Et cette déclaration de principes n’est pas accidentelle et isolée ; l’idée qu’elle exprime revient fréquemment sous la plume de Dumas fils, en des termes plus ou moins précis, dans tous les ouvrages et surtout dans tous les opuscules qui sont datés de la période intermédiaire comprise entre 1864 et 1871. L’écrivain hésite manifestement. Il tourne et retourne ses argumens, peut-être autant pour se convaincre lui-même que pour convaincre ses contradicteurs. Mais on sent bien qu’il veut changer sa « manière », d’un côté parce que son intuition professionnelle lui a révélé que le public va se détourner du théâtre, si on n’y apporte pas des élémens d’attraction inédits, d’un autre côté parce que les réformes littéraires qu’il rêve flattent les plus profondes aspirations de sa nature intellectuelle et de son tempérament. Les circonstances extérieures, heureusement pour lui, conspirèrent à favoriser son évolution.

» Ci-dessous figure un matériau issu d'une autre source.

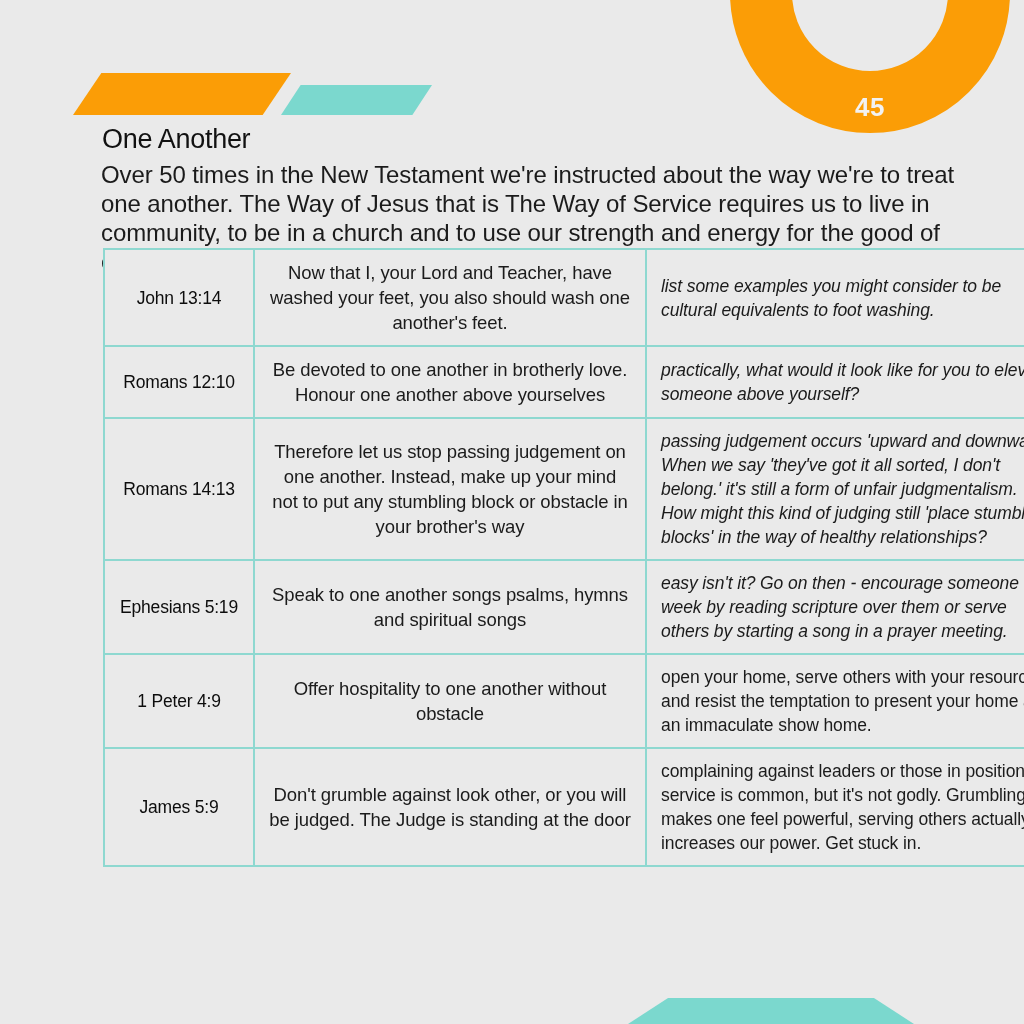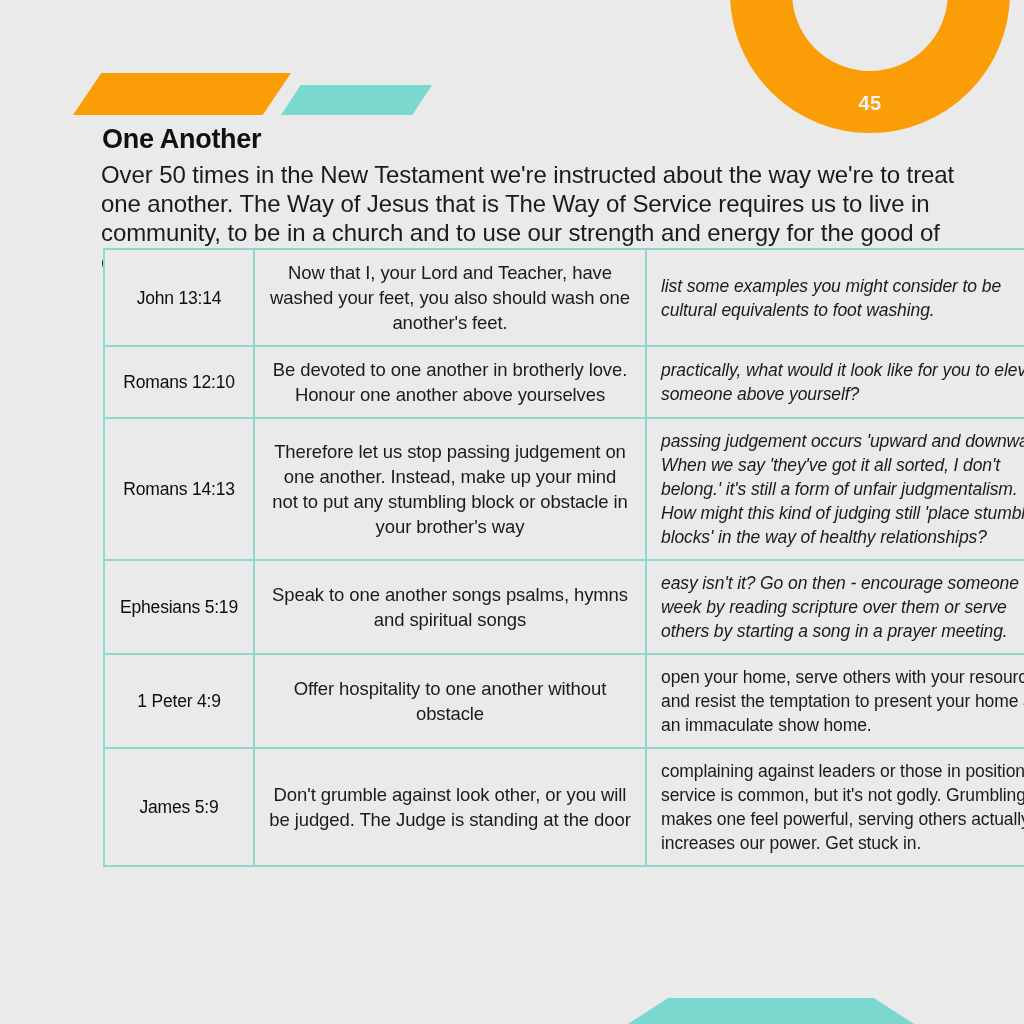--- a/index.html
+++ b/index.html
@@ -28,21 +28,21 @@
     box-sizing: border-box;
     background: transparent;
   }
   .page-number {
     position: absolute;
     left: 730px;
     top: 92px;
     width: 280px;
     text-align: center;
     color: #f2f2f2;
-    font-size: 20px;
+    font-size: 26px;
     font-weight: bold;
     letter-spacing: 0.5px;
   }
 
   .banner {
     position: absolute;
     left: 0;
     top: 0;
     width: 1024px;
     height: 130px;
@@ -79,21 +79,21 @@
     -webkit-clip-path: polygon(14% 0%, 86% 0%, 100% 100%, 0% 100%);
     clip-path: polygon(14% 0%, 86% 0%, 100% 100%, 0% 100%);
   }
 
   
   .page-title {
     position: absolute;
     left: 102px;
     top: 124px;
     font-size: 27px;
-    font-weight: bold;
+    font-weight: normal;
     letter-spacing: -0.3px;
     color: #111111;
   }
   .intro-paragraph {
     position: absolute;
     left: 101px;
     top: 160px;
     width: 884px;
     font-size: 24px;
     line-height: 29px;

Au mois de novembre 1864, comme l’auteur de l’Ami des femmes était encore sous le coup de son récent échec, et tandis qu’il méditait vaguement ses projets de rénovation dramatique, il reçut d’Emile de Girardin, d’abord une invitation à venir écouter la lecture d’une pièce qui était intitulée : le Supplice d’une femme ; puis une proposition de remanier ladite pièce, dont la version primitive se trouvait, de l’avis de tous, absolument injouable. L’histoire de la collaboration orageuse d’où sortit le drame qui est demeuré depuis au répertoire du Théâtre-Français, ne présente plus aujourd’hui qu’un intérêt anecdotique, et il n’y a pas lieu de s’y arrêter ici. Quelques détails seulement de cette histoire méritent d’être retenus : ce sont ceux qui contiennent les aveux d’Alexandre Dumas fils relatifs à l’influence que ce genre de travail exerça sur son œuvre future.